March 20, 2017

i feel like i should write, but i dont have anything to write.

i dont wish to talk about how bad my day was, what evil thoughts run through my head, i dont want to unpack all the emotions even though i know i must, because.

i have many thoughts to let go off. i have many things i need to do. i do not want to do any of them.

i want to bury myself in bed, and hide it out. i want the bad to magically go away. i want to give in to darkness and his comforting cloak.

 

March 14, 2017

perhaps, one day, things will return to normal.

i dont need a mother, i dont. and why dont people get that you need many more positive experiences to get over a negative one?

positive doesnt mean pushing them to eat or drink foods they dont want to. positive means, well i dont know what positive means anymore.

these days i feel like i could be sinking into depression. i feel that familiar dark cloak, where i just cannot bear to even get out of bed.

i dont feel like going out, yet staying home feels unbearably worse. ‘stubborn’ ‘make me want to slap you’ – ok got it. some days i feel like taking more sleeping pills than prescribed. drift far away, dont need to face the world again. perhaps, that might solve everything.

when the doctor asked if i were depressed, it took all my strength not to let the tears out. depression is real. depression is scary, its tiring.

but its a good place to be. because darkness is comforting. its non confrontational. its silence is peaceful. with tears come relief, and with relief comes a semblance of false courage to see through the next day.

i know my natural reaction is to run, escape, hide. i like that because i hate confrontation, conflict, questioning.

i really just want to be left alone. my head hurts.

what lesson is this trying to teach me?

 

 

March 11, 2017

im at a point where the line between caring and not is so thin, so narrow. ive not been so unhappy at work, to the point where i just walked away.

excepy i cant because of the bonus. not like there is much. i need to coast by sufficiently and last til the month end. swallow pride, ignore nonsense, just dont give a fuck.worse case i just dont get any bonus.

i just am at a point where im too tired to even think about what im feeling and why. i just want to get out.

March 6, 2017

so i was hospitalised the wk before, for anaphylaxis. to mango i think.

i wasnt that scared, only when the doctor started to look worried and say i needed an adrenaline shot. probably that was when i realised the severity of the situation.

at the hospital, it was nice to have people look after you but i coudlnt help but feel nurses were more like hotel staff than medical staff? i felt bad that they had to make me milo, walk me to the washroom, and wait for me in case i fainted.

March 1, 2017

this book, life lessons, is proving to be a powerful one.

‘The more control we grab, the less quality we have as we expend all our energy trying to control the uncontrollable. Life does not become chaotic when we release control, it just falls into the natural order of things.’

there’s alot of linkages throughout the various themes, love, guilt, shame, power. i dont think ive ever pored over a book as much as i’m doing now.

<3

February 25, 2017

syg

February 25, 2017

The clockwork was about a couple running on clock work.

EAch day they would turn each other’s key to keep each other going, cooking for them, wishing each other a good day, sweet gestures. but over time, it got harder for each other to wind the key – reluctance, frustration, loss of feelings for each other.

One day, the husband didnt come home.
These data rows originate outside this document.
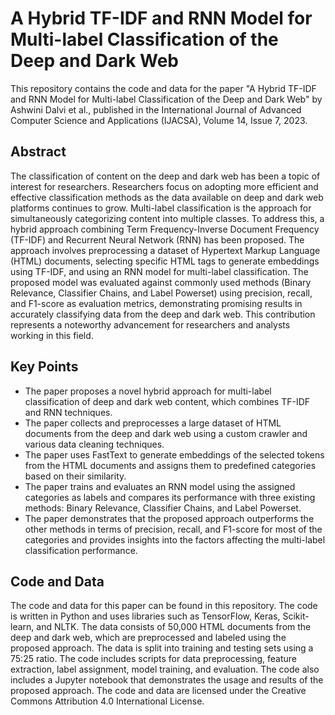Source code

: # A Hybrid TF-IDF and RNN Model for Multi-label Classification of the Deep and Dark Web

This repository contains the code and data for the paper "A Hybrid TF-IDF and RNN Model for Multi-label Classification of the Deep and Dark Web" by Ashwini Dalvi et al., published in the International Journal of Advanced Computer Science and Applications (IJACSA), Volume 14, Issue 7, 2023.

## Abstract

The classification of content on the deep and dark web has been a topic of interest for researchers. Researchers focus on adopting more efficient and effective classification methods as the data available on deep and dark web platforms continues to grow. Multi-label classification is the approach for simultaneously categorizing content into multiple classes. To address this, a hybrid approach combining Term Frequency-Inverse Document Frequency (TF-IDF) and Recurrent Neural Network (RNN) has been proposed. The approach involves preprocessing a dataset of Hypertext Markup Language (HTML) documents, selecting specific HTML tags to generate embeddings using TF-IDF, and using an RNN model for multi-label classification. The proposed model was evaluated against commonly used methods (Binary Relevance, Classifier Chains, and Label Powerset) using precision, recall, and F1-score as evaluation metrics, demonstrating promising results in accurately classifying data from the deep and dark web. This contribution represents a noteworthy advancement for researchers and analysts working in this field.

## Key Points

- The paper proposes a novel hybrid approach for multi-label classification of deep and dark web content, which combines TF-IDF and RNN techniques.
- The paper collects and preprocesses a large dataset of HTML documents from the deep and dark web using a custom crawler and various data cleaning techniques.
- The paper uses FastText to generate embeddings of the selected tokens from the HTML documents and assigns them to predefined categories based on their similarity.
- The paper trains and evaluates an RNN model using the assigned categories as labels and compares its performance with three existing methods: Binary Relevance, Classifier Chains, and Label Powerset.
- The paper demonstrates that the proposed approach outperforms the other methods in terms of precision, recall, and F1-score for most of the categories and provides insights into the factors affecting the multi-label classification performance.

## Code and Data

The code and data for this paper can be found in this repository. The code is written in Python and uses libraries such as TensorFlow, Keras, Scikit-learn, and NLTK. The data consists of 50,000 HTML documents from the deep and dark web, which are preprocessed and labeled using the proposed approach. The data is split into training and testing sets using a 75:25 ratio. The code includes scripts for data preprocessing, feature extraction, label assignment, model training, and evaluation. The code also includes a Jupyter notebook that demonstrates the usage and results of the proposed approach. The code and data are licensed under the Creative Commons Attribution 4.0 International License.
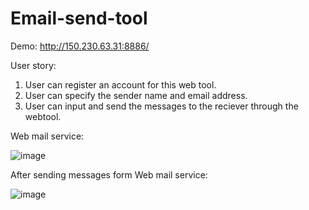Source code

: # Email-send-tool

Demo: http://150.230.63.31:8886/

User story:

1. User can register an account for this web tool.
2. User can specify the sender name and email address.
2. User can input and send the messages to the reciever through the webtool.


Web mail service:

![image](https://user-images.githubusercontent.com/49865575/189600277-08f4e241-d80d-467d-82bf-78b25ac86e16.png)


After sending messages form Web mail service:

![image](https://user-images.githubusercontent.com/49865575/189600713-b13d8b2c-9600-4d4d-9d49-3db62233d4d7.png)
He was stuck halfway because he didnt have enough power to reach home. The wife didnt wind it in the morning as she was upset.

As she reached towards him, she couldnt move anymore as well, because he had forgotten to wind her key too.

February 21, 2017

after all the wedding engagements this past wk i was quite sian, cos everyone seems to have found their happily ever after and i havent. doesnt seem like anywhere close.
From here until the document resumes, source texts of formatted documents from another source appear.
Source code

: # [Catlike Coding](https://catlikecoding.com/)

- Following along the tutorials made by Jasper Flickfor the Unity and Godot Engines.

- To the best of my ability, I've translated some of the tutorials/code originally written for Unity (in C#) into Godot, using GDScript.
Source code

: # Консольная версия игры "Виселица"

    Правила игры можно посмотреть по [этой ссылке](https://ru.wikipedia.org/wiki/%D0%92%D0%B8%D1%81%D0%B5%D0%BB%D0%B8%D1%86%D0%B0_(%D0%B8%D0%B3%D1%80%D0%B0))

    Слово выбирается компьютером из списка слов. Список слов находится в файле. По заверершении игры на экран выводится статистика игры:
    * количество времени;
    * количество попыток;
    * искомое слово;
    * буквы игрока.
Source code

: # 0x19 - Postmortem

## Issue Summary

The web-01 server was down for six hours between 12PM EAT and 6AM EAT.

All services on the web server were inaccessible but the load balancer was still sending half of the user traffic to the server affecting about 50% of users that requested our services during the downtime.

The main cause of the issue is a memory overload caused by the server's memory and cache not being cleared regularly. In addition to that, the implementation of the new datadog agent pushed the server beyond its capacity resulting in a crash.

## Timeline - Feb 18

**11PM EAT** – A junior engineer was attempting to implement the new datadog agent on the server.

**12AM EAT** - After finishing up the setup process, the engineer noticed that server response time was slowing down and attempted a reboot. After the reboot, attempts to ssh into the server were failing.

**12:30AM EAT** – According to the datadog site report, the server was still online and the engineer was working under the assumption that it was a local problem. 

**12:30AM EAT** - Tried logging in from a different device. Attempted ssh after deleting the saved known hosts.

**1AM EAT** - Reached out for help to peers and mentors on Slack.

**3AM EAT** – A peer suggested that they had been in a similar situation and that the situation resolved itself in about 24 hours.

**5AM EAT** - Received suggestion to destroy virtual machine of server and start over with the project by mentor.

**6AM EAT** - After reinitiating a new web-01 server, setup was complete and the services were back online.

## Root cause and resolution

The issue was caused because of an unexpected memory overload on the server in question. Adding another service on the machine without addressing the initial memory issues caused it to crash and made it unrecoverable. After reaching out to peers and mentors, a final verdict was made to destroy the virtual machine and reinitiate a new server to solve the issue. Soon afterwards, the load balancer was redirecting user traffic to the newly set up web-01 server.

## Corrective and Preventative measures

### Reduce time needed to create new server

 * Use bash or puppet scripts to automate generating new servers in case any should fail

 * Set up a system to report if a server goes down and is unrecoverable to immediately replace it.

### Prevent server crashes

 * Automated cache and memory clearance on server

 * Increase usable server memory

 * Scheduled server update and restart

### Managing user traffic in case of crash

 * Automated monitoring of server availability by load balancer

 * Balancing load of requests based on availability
but then i thought of my poor boy who is battling rejection and loneliness everyday far far away so that he can secure something for a better future for both of us, then i think im actually very lucky. the luckiest girl on this planet actually.

February 17, 2017

人生中最大的遗憾不是错,而是错过

February 15, 2017

The past few days have been toough cos I’m really envious seeing all the happy couples basking in the love, all the engagement announcements I see. I think to myself why so unfair? Why are we so far apart? Why we cannot be like them? And I just realised April 26 is more than 2 mths away. Double whammy. Din even realise how much I missed him until clearing my gallery last night, stumbled on videos I took of him being silly and unexpectedly started to tear. We’ve never spent any vday together, we’ve always been apart but the furry little toys he gets somehow helps make the tears go away.